Comcast-Time Warner Cable Deal Faces Scrutiny From States
More than two dozen state governments are working with the Justice Department to make sure Comcast’s $45 billion offer to snatch up Time Warner Cable doesn’t violate antitrust laws, as critics warn of increasing media consolidation
More than two dozen states including California, Florida and Connecticut are working with the Justice Department to determine if Comcast’s $45 billion offer to buy Time Warner Cable runs afoul of antitrust laws, sources confirmed to TIME on Wednesday.
The proposed merger of the two largest cable companies in the United States has attracted criticism from public interest groups who say that the deal would concentrate too much market power in the hands of one company.

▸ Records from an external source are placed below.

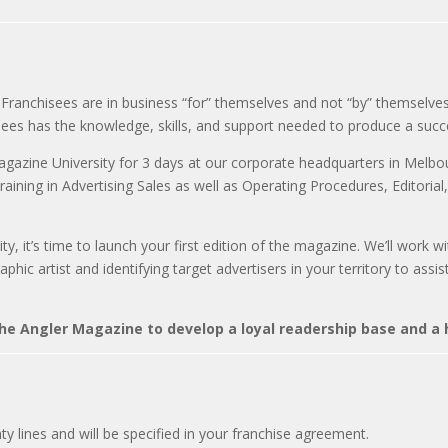
Franchisees are in business “for” themselves and not “by” themselves
sees has the knowledge, skills, and support needed to produce a suc
agazine University for 3 days at our corporate headquarters in Melbour
raining in Advertising Sales as well as Operating Procedures, Editorial
ty, it’s time to launch your first edition of the magazine. We’ll work
hic artist and identifying target advertisers in your territory to assi
e Angler Magazine to develop a loyal readership base and a h
ty lines and will be specified in your franchise agreement.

Along with the Justice Department, which will address antitrust concerns, the merger faces scrutiny from the Federal Communications Commission, which is charged with ensuring that the deal serves the public interest. Comcast maintains that the deal isn’t anticompetitive because the two companies don’t compete in the same markets, and says the merger will result in improved service for consumers.
Some 25 states are currently participating in the multistate group reviewing the proposed transaction, according to a person familiar with the probe.
Connecticut Attorney General George Jepsen’s office is part of the group, a spokesperson for Jepsen confirmed to TIME. Florida Attorney General Pam Bondi’s office is also participating. “We are part of a multistate group reviewing the proposed transaction along with the U.S. DOJ Antitrust Division,” a spokesperson for Bondi said in an emailed statement.
California Attorney General Kamala Harris’s office is also part of the multistate review group, according to a person familiar with the matter. Harris’s office declined to comment. New York is not part of the multistate review group at this time, a spokesperson told TIME. A spokesperson for Texas Attorney General Greg Abbott said he “cannot confirm nor deny the existence or non-existence of an investigation.”
Indiana officials are also examining the deal to determine “the potential impact in Indiana,” a spokesperson told Reuters, which first reported the states probes. Pennsylvania, where Comcast is headquartered, is “reviewing the case independently,” a spokesman for the Pennsylvania attorney general’s office told Reuters. A spokesperson for the Justice Department confirmed the federal antitrust probe, but declined to comment on the multistate review group.
Combining Comcast and Time Warner Cable would create a corporate giant with approximately 33 million pay-TV customers and about one-third of the U.S. broadband Internet market. Comcast already owns NBCUniversal, after buying the media company from industrial conglomerate General Electric. As part of the proposed Time Warner Cable deal, Comcast will extend the commitment it made during the NBCUniversal review to abide by open-Internet principles until 2018.
Major entertainment and content companies that sell programming to cable and satellite companies have expressed concern that the merger could create a powerful gatekeeper with unprecedented buying power in the market. This could give the combined company what economists call “monopsony” power, which is one buyer with many sellers, as opposed to “monopoly” power, which is one seller with many buyers.
Such monopsony power could have benefits for consumers, because the combined company would have increased leverage in contentious negotiations with the TV broadcasters over “retransmission consent fees,” which cable and satellite companies pay for the right to carry popular programming like prime-time shows and sports. That could mean downward pressure on prices for consumers, but only if the combined company chose to pass those savings on to them, which is by no means certain.
Retransmission consent fees were at the heart of last year’s dispute between CBS and Time Warner Cable, which led to an unprecedented, monthlong CBS blackout for more than 3 million Time Warner Cable subscribers in New York City, Los Angeles and Dallas.
Time Warner Cable, which was spun off from TIME parent Time Warner in 2009, is an attractive takeover target because of its major presence in several important markets, including New York City, Los Angeles and Dallas, as well as large portions of Ohio, North Carolina and Maine. In order to help assuage regulators, Comcast has said it’s willing to jettison as many as 3 million subscribers in order to make sure the new company does not exceed 30% of the cable market.
Comcast declined to comment on the state probes, but it’s worth noting that these state attorneys general reviews are typical for a proposed merger of this size, because the deal has the potential to affect millions of consumers across the country. During the review process for Comcast’s acquisition of NBCUniversal, some 14 states participated.